On a more practical note, he added, all of Connecticut's Catholic hospitals are in big cities, minutes from other hospitals and pharmacies that are free to dispense the high-dose birth control pills.
This is simply sick. Finding care after your raped isn't as simple as hoping in your car (assuming you have one) and driving to one that will treat you (assuming you're physically able to drive). Atrios described the scenario encouraged for rape victims by Feldman and Lieberman last year - it isn't pretty. Suggesting that some who has just been raped and is likely in a state of complete mental anguish and physical pain should drive themselves from hospital to hospital until they have the sense to stop at one that actually will treat them for being raped is as callous and uncaring as humanly imaginable. I wonder if Feldman had the courage to offer this suggestion while Heinrich was in the room. I wonder if he would have the courage to tell a rape victim like Heinrich, as she sits on the examining table, that he will not provide her with emergency contraception, but she's more than welcome to start a driving tour of the state to find someplace who will.
Hopefully the Compassionate Care for Rape Victims Act passes and we won't have to listen to wankers like Feldman and Lieberman defend institutionalized cruelty to rape victims any more.
(This is a great talking point on Plan B for rape victims. - promoted by Matt Browner Hamlin)
The Connecticut Edition of the New York Times has published a Letter to the Editor from Susan Lloyd Yolen, Planned Parenthood of Connecticut VP for public affairs and commnication.
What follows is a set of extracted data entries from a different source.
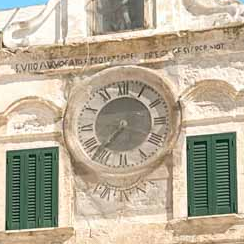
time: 7:37
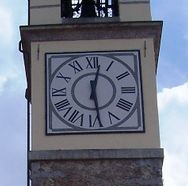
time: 12:28
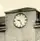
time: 9:26
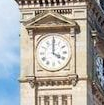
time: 4:00
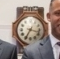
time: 3:34
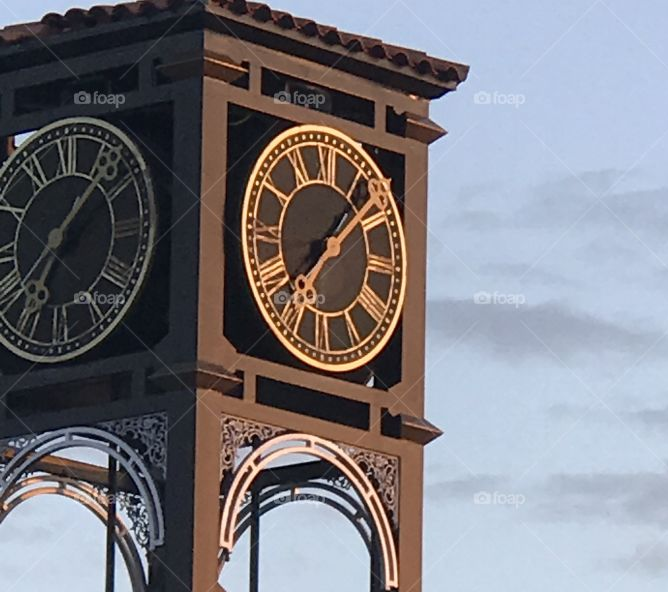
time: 7:07
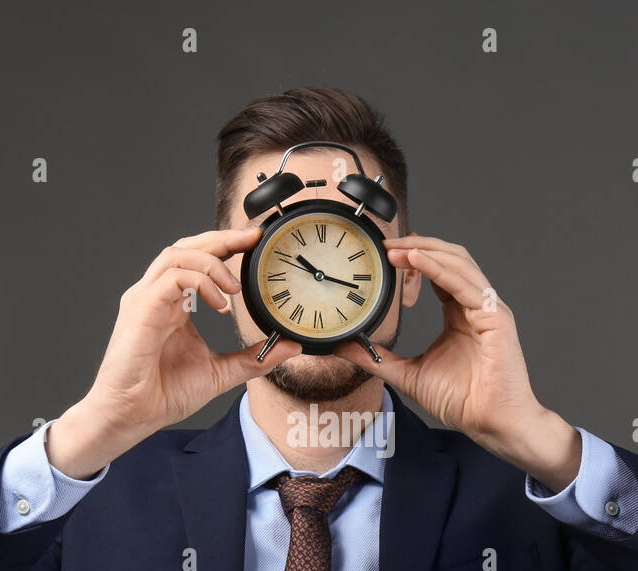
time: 10:17
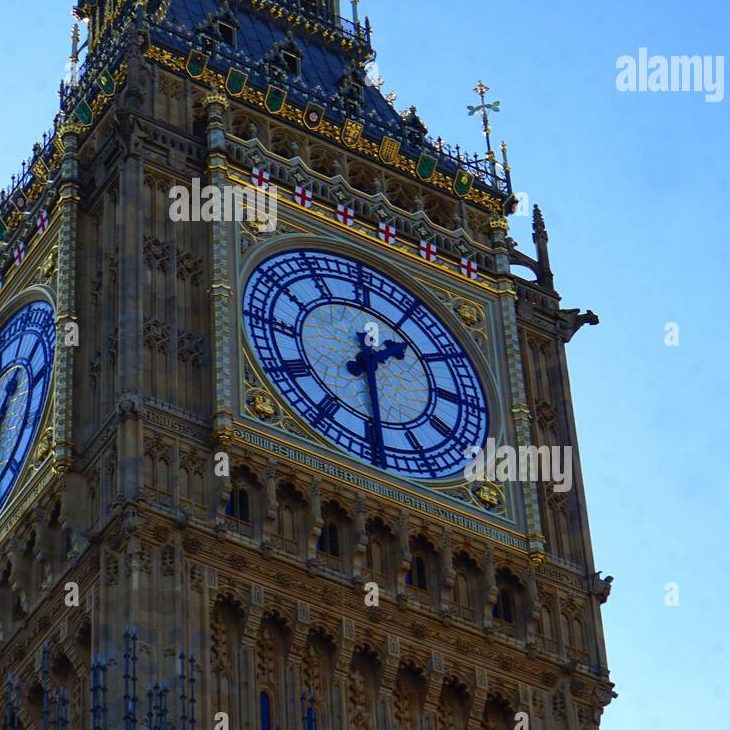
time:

Her LTTE covers a number of subjects that have been in the news lately about offering Plan B to rape victims. "Pro-Life" activists have been misinforming the public about the pill and how it works, and the Catholic Hospitals are now planning on administering ovulation testing to rape victims to determine whether they can become pregnant, and then withholding Plan B if the victim is ovulating.
Susan Yolen concludes her letter by stating:
Hospitals that wish to uphold the dignity of life might begin by considering the dignity that crime victims deserve.
Tomorrow Planned Parenthood of Connecticut is offering a free dose of Plan B emergency contraception at each of it's 18 CT locations. Plan B is now available to women over the age of 18 without a prescription, but as you know there is no law in Connecticut that requires hospitals or pharmacies to keep the drug in stock. Therefore PPC recommends that women keep a dose in their home in case they or another woman they know should need access to it.